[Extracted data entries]
►
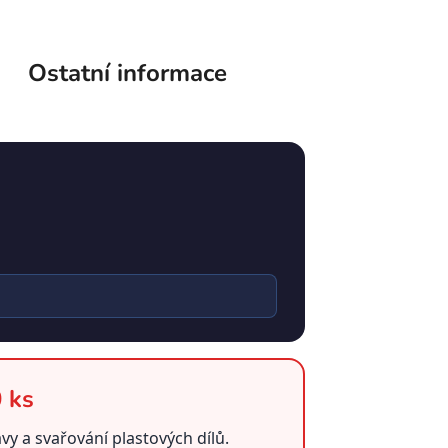
Ostatní informace
 ks
y a svařování plastových dílů.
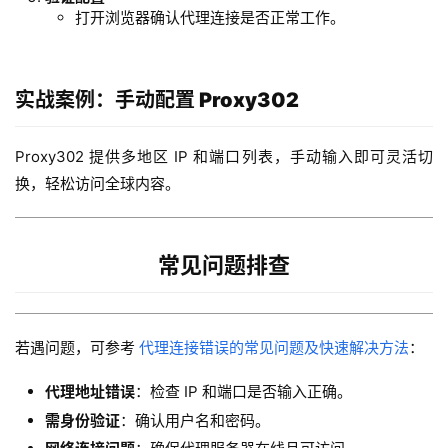
打开浏览器确认代理连接是否正常工作。
实战案例：手动配置 Proxy302
Proxy302 提供多地区 IP 和端口列表，手动输入即可灵活切
换，轻松访问全球内容。
常见问题排查
若遇问题，可参考
代理连接错误的常见问题及快速解决方法
：
代理地址错误
：检查 IP 和端口是否输入正确。
需身份验证
：确认用户名和密码。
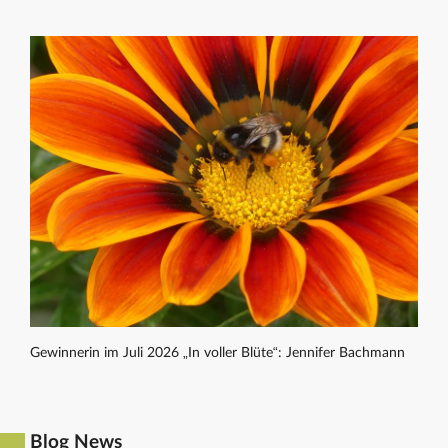
Gewinnerin im Juli 2026 „In voller Blüte“: Jennifer Bachmann
Blog News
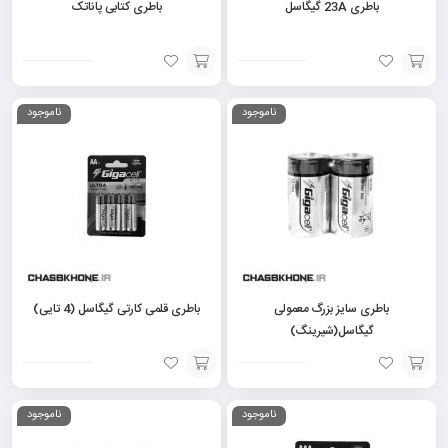
باطری 23A گیگاسل
باطری کتابی پاناتک
افزودن
افزودن
ناموجود
ناموجود
به
به
سبد
سبد
باطری سایز بزرگ معمولی
باطری قلمی کارتی گیگاسل (4 تایی)
گیگاسل(شیرینگ)
افزودن
افزودن
ناموجود
ناموجود
به
به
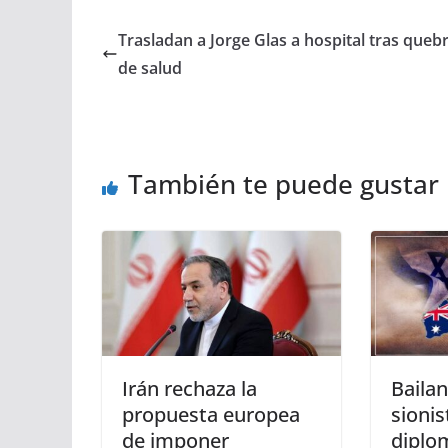
Trasladan a Jorge Glas a hospital tras queb
de salud
También te puede gustar
Irán rechaza la
Bailan
propuesta europea
sionis
de imponer
diplo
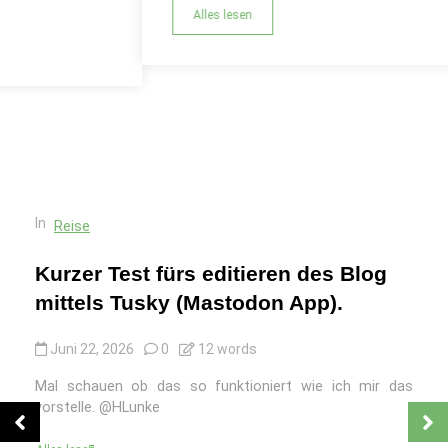
Alles lesen
In
Reise
Kurzer Test fürs editieren des Blog
mittels Tusky (Mastodon App).
Juni 22, 2026
0
12 words
Mal schauen ob das so funktioniert wie ich mir das
vorstelle. @HLunke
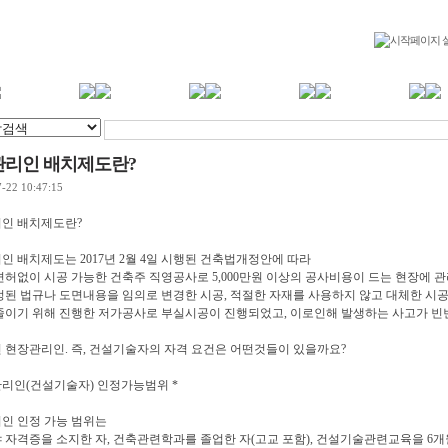
리인 배치제도란?
-22 10:47:15
인 배치제도란?
인 배치제도는 2017년 2월 4일 시행된 건축법개정안에 따라
면허없이 시공 가능한 건축주 직영공사로 5,000만원 이상의 공사비용이 드는 현장에 
정된 법규나 도면내용을 임의로 변경한 시공, 적절한 자재를 사용하지 않고 대체한 시공
줄이기 위해 진행한 저가공사로 부실시공이 진행되었고, 이로인해 발생하는 사고가 빈
 현장관리인. 즉, 건설기술자의 자격 요건은 어떤것들이 있을까요?
관리인(건설기술자) 인정가능범위 *
인 인정 가능 범위는
 자격증을 소지한 자, 건축관련학과를 졸업한 자(고교 포함), 건설기술관련교육을 6개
◄
* EXERCISE DETAILS *
Number the lines from the one containing "Trasladan a Jorge Glas a hospital tras queb" through the last line of the records, skipping any blank lines and leaving out the pictures.

* EXPECTED ANSWER *
1. Trasladan a Jorge Glas a hospital tras queb
2. de salud
3. También te puede gustar
4. Irán rechaza la
5. Bailan
6. propuesta europea
7. sionis
8. de imponer
9. diplo
10. Alles lesen
11. In
12. Reise
13. Kurzer Test fürs editieren des Blog
14. mittels Tusky (Mastodon App).
15. Juni 22, 2026
16. 0
17. 12 words
18. Mal schauen ob das so funktioniert wie ich mir das
19. vorstelle. @HLunke
20. 리인 배치제도란?
21. -22 10:47:15
22. 인 배치제도란?
23. 인 배치제도는 2017년 2월 4일 시행된 건축법개정안에 따라
24. 면허없이 시공 가능한 건축주 직영공사로 5,000만원 이상의 공사비용이 드는 현장에 
25. 정된 법규나 도면내용을 임의로 변경한 시공, 적절한 자재를 사용하지 않고 대체한 시공
26. 줄이기 위해 진행한 저가공사로 부실시공이 진행되었고, 이로인해 발생하는 사고가 빈
27.  현장관리인. 즉, 건설기술자의 자격 요건은 어떤것들이 있을까요?
28. 관리인(건설기술자) 인정가능범위 *
29. 인 인정 가능 범위는
30.  자격증을 소지한 자, 건축관련학과를 졸업한 자(고교 포함), 건설기술관련교육을 6개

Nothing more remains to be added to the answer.